50 Jahre Porno, Ironie und Utopie

Aus "Hokus Focus Trilogus", 1989
Renate Bertlmann, ewig junge Pionierin der Feministischen Avantgarde

Links neben dem Besprechungszimmer im sechsten Stock hängt der "Indiskrete Charme der Bourgeoisie", ein aus Gips, Draht, Ölfarbe und Plexiglas gefertigtes Bild einer Vagina. Unweit der Mitarbeiter-Kantine, wo es schon ein wenig nach Mittagessen riecht, läuft der Film "Entjungferung in 14 Schritten" (er zeigt eine schwangere Braut im Rollstuhl), daneben ist in einem Schaukasten das Objekt "Unverschämter Schmetterling" zu bewundern, ein mit Flitter verzierter geflügelter Dildo.

50 Jahre Porno, Ironie und Utopie
bertlmann
Die Künstlerin Renate Bertlmann recherchiert für ihre patriarchats- und gesellschaftskritischen Werke oft im Sex-Shop. Auch ihr "Patronengürtel", eine filigrane Zeichnung eigenwilliger Kondommodelle, hat dort seinen Ursprung. Für die Wand vor dem Büro des Vorstandsvorsitzenden hat Bertlmann allerdings ein für ihre Verhältnisse ungewohnt friedliches Kunstwerk ausgewählt: die Fotografie "Engel der Wahrheit" ist eine ruhige Kontemplation – im Vergleich zu den mit Messern versehenen Brüsten etwa oder dem Kinderwagen, der zugleich Sarg ist: "Rosemary’s Baby" soll ambivalente Muttergefühle darstellen.

Shoppinggelüste

Ab heute sind Bertlmanns Werke in der sogenannten "Vertikalen Galerie" zu sehen – eine vornehme Umschreibung für das Stiegenhaus des Verbund-Gebäudes am Hof (zugänglich auch für die Öffentlichkeit). Der Strom- und Gasanbieter betätigt sich auch als Kunstsammler. Früher wurde nach Geschmack des jeweiligen Vorstandes ausgewählt. Seit zwölf Jahren ist Gabriele Schor für den Kunstankauf zuständig und hat Ordnung in die Shoppinggelüste des Energieanbieters gebracht. Die ehemalige Kunstkritikerin, die unter anderem die erste Birgit-Jürgenssen-Monografie heraus gebracht hat, setzt sich besonders für zeitgenössische feministische Kunst ein und hat den Begriff "Feministische Avantgarde" gewissermaßen erfunden. Denn die Arbeit von Frauen, in der Kunstgeschichte generell unterrepräsentiert, sei in Avantgardeabhandlungen so gut wie nicht vorhanden, sagt Schor.

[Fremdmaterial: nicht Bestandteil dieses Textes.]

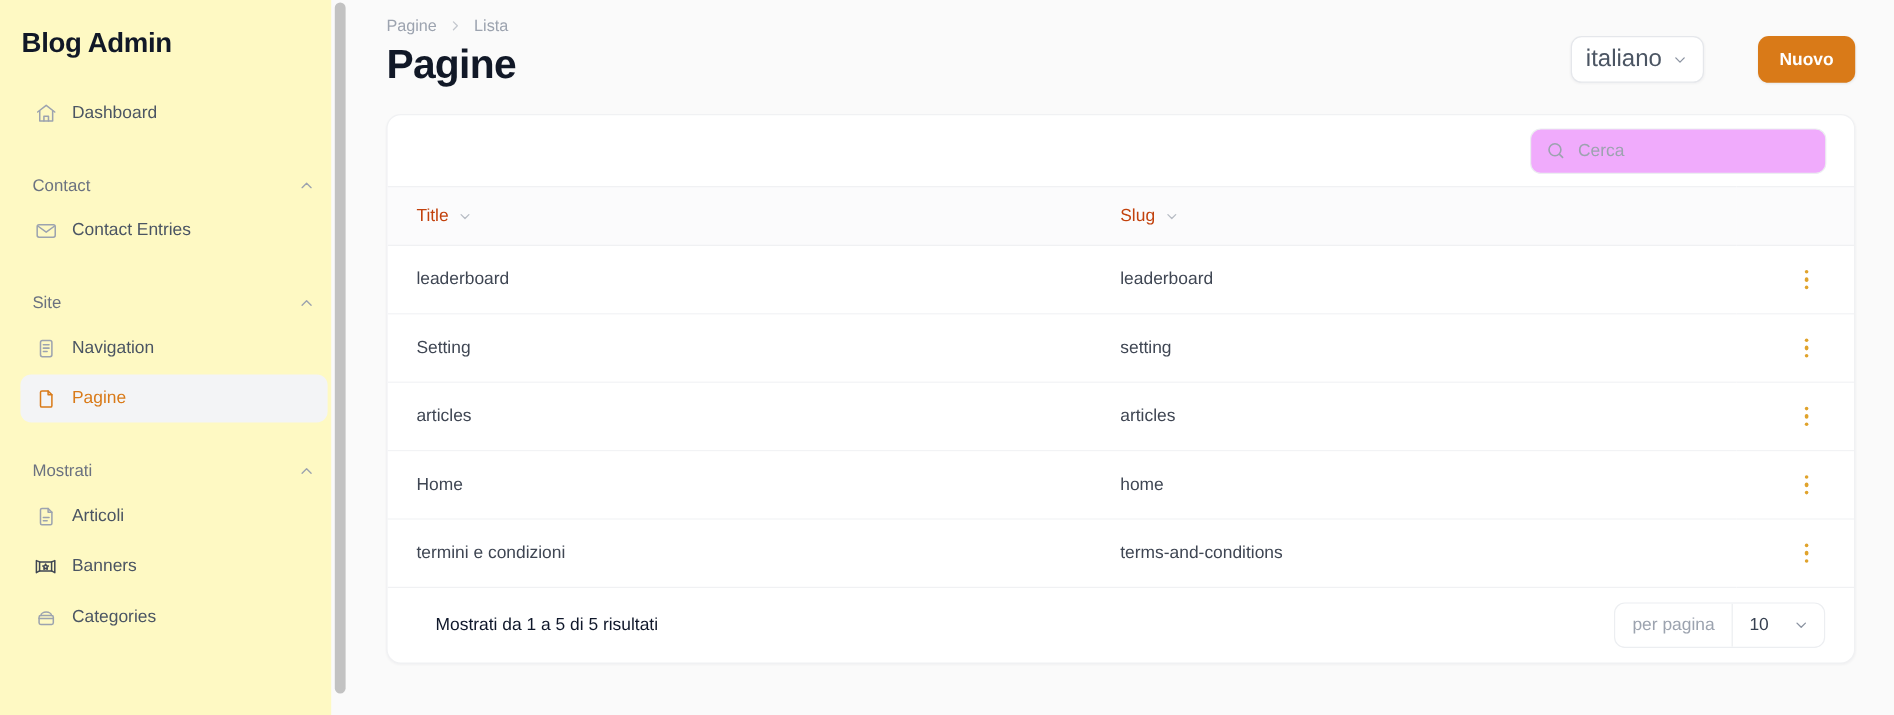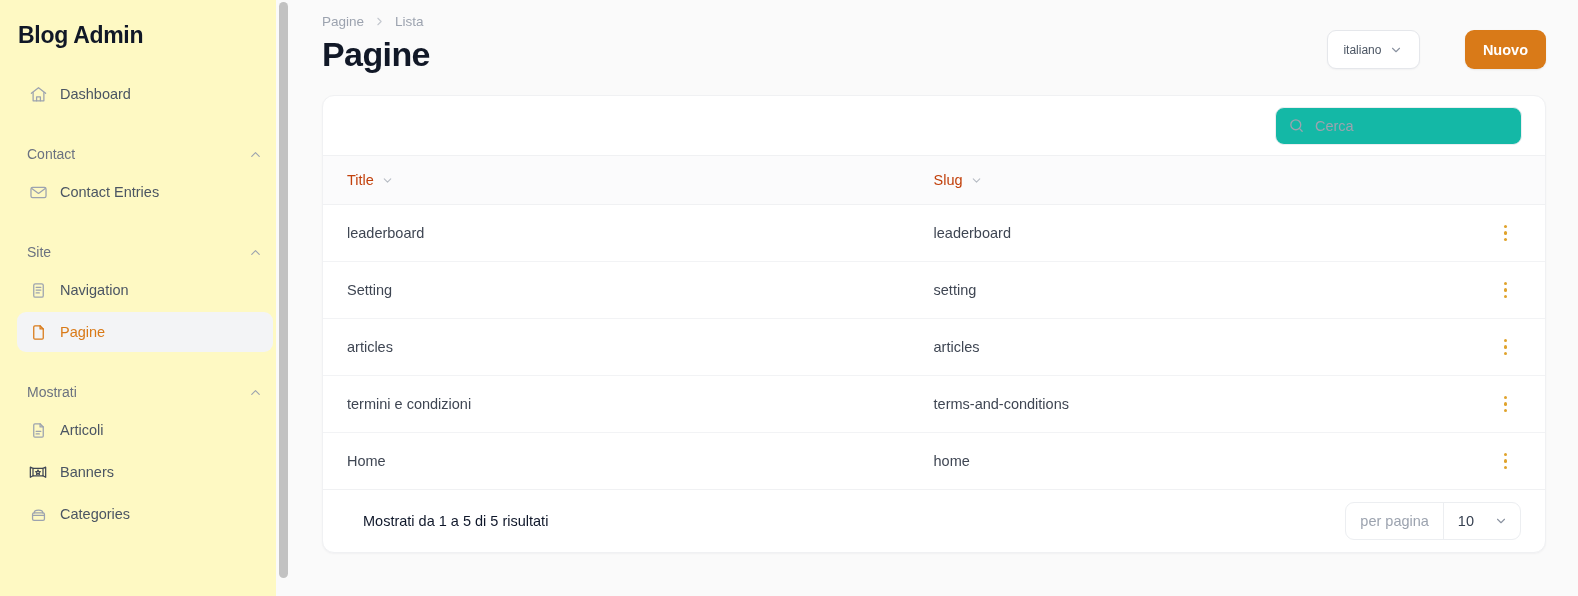--- a/index.html
+++ b/index.html
@@ -85,21 +85,21 @@
     font-size: 34px; font-weight: bold; color: #111827;
     letter-spacing: -0.6px;
     margin-top: 6px;
   }
   .topbar-right { display: flex; align-items: center; gap: 13px; padding-top: 16px; }
   .lang-select {
     height: 39px; min-width: 93px;
     background: #fff; border: 1px solid #e5e7eb; border-radius: 9px;
     display: flex; align-items: center; justify-content: center; gap: 8px;
     padding: 0 12px;
-    font-size: 12px; color: #4b5563;
+    font-size: 20px; color: #4b5563;
     cursor: pointer;
     box-shadow: 0 1px 2px rgba(16,24,40,0.04);
   }
   .lang-select .chev { color: #8b93a1; display: flex; }
   .btn-primary {
     height: 39px; padding: 0 18px;
     background: #d97a18; color: #fff;
     border: none; border-radius: 9px;
     font-size: 14.5px; font-weight: bold;
     font-family: "Liberation Sans", sans-serif;
@@ -120,21 +120,21 @@
   .card-toolbar {
     height: 59px;
     display: flex; align-items: center; justify-content: flex-end;
     padding: 0 23px;
   }
   .search-wrap {
     width: 247px; height: 38px;
     border: 1px solid #eceef1; border-radius: 9px;
     display: flex; align-items: center;
     padding: 0 12px;
-    background: #14b8a6;
+    background: #f0abfc;
   }
   .search-wrap .sicon { color: #9ca3af; display: flex; margin-right: 10px; }
   .search-wrap input {
     border: none; outline: none; flex: 1 1 auto;
     font-size: 14.5px; color: #374151;
     font-family: "Liberation Sans", sans-serif;
     background: transparent;
   }
   .search-wrap input::placeholder { color: #9ca3af; }
 
@@ -401,33 +401,33 @@
             <td>articles</td>
             <td class="cell-act">
               <span class="dots">
                   <i></i>
                   <i></i>
                   <i></i>
                 </span>
             </td>
           </tr>
           <tr>
+            <td>Home</td>
+            <td>home</td>
+            <td class="cell-act">
+              <span class="dots">
+                  <i></i>
+                  <i></i>
+                  <i></i>
+                </span>
+            </td>
+          </tr>
+          <tr>
             <td>termini e condizioni</td>
             <td>terms-and-conditions</td>
-            <td class="cell-act">
-              <span class="dots">
-                  <i></i>
-                  <i></i>
-                  <i></i>
-                </span>
-            </td>
-          </tr>
-          <tr>
-            <td>Home</td>
-            <td>home</td>
             <td class="cell-act">
               <span class="dots">
                   <i></i>
                   <i></i>
                   <i></i>
                 </span>
             </td>
           </tr>
         </tbody>
       </table>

Dank ihr ist die Sammlung Verbund nun um 40 Werke der Wienerin Renate Bertlmann reicher, einer Künstlerin, die in den 1970ern mit ihren Aufsehen erregenden Bildern, Objekten und Performances international gewürdigt, vom Markt allerdings wenig beachtet wurde. Verbittert ist Bertlmann angesichts ihrer zähen Karriereentwicklung nicht: Die 72-Jährige, die zwanzig Jahre jünger wirkt, sagt, sie neige nicht zu derartigen Gefühlen. Höchstens "ein bissl traurig" sei sie manchmal. "Ich sehe oft wo eine Ausstellung, wo ich mir denke, da würd ich auch gut hineinpassen."

Unter dem Titel "Amo Ergo sum" ("Ich liebe, also bin ich", einer Kampfansage an Descartes’ "Ich denke, also bin ich") ist im Verbund nun ein Ausschnitt aus Bertlmanns Werk zu sehen, das sich seit fünf Jahrzehnten mit Pornografie, Ironie und Utopie beschäftigt. Der kämpferische Untertitel der Schau, "ein subversives Politprogramm", ist programmatisch zu verstehen.

Die Ausstellung wird von einem opulenten Katalog begleitet, herausgegeben von Gabriele Schor und Tate-Modern-Kuratorin Jessica Morgan. Gewidmet ist er Renate Bertlmanns Mann Reinhold, der seine Frau seit Jahrzehnten fotografisch begleitet.